- [EXERCISE OBJECTIVE]
Copy out the lines below word for word, leaving out the pictures.

- [INPUT DATA]
==*==

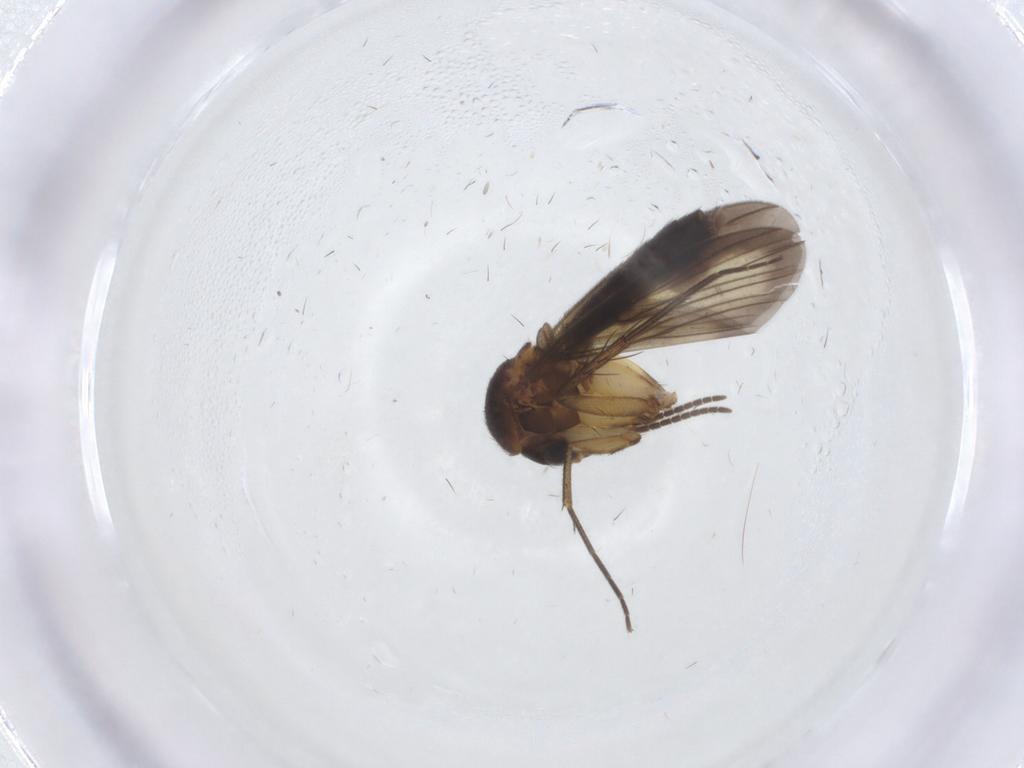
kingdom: Animalia
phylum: Arthropoda
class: Insecta
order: Diptera
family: Mycetophilidae
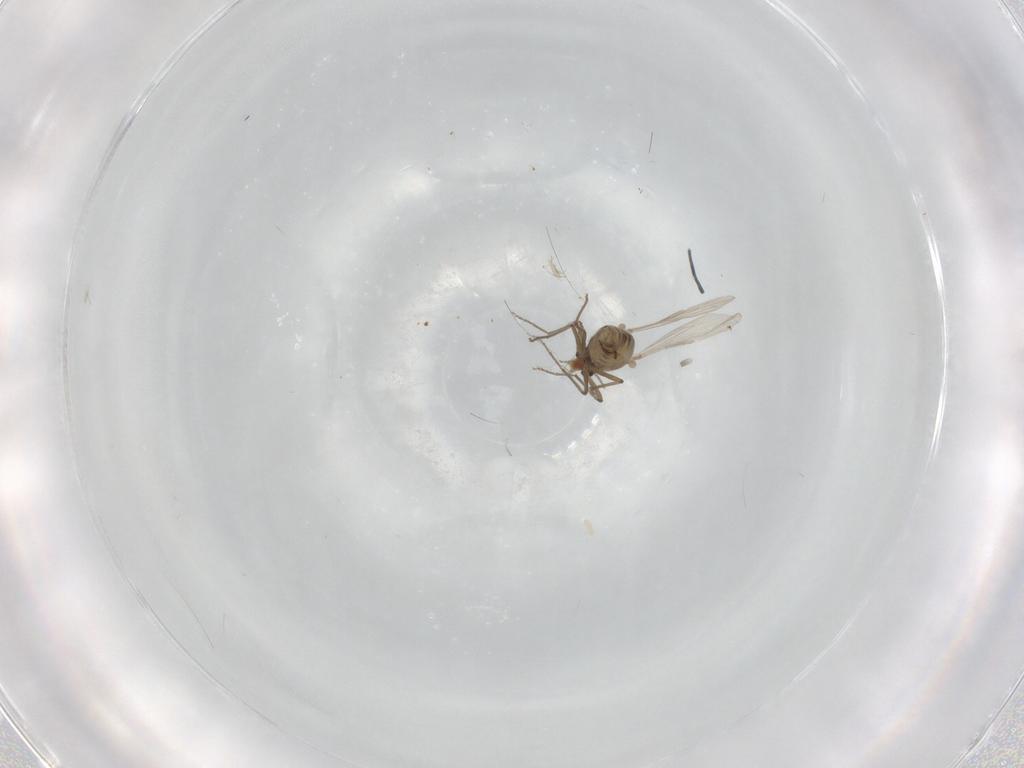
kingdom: Animalia
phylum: Arthropoda
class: Insecta
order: Diptera
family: Chironomidae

==*==

- [ANSWER FOR THIS EXERCISE]
kingdom: Animalia
phylum: Arthropoda
class: Insecta
order: Diptera
family: Mycetophilidae
kingdom: Animalia
phylum: Arthropoda
class: Insecta
order: Diptera
family: Chironomidae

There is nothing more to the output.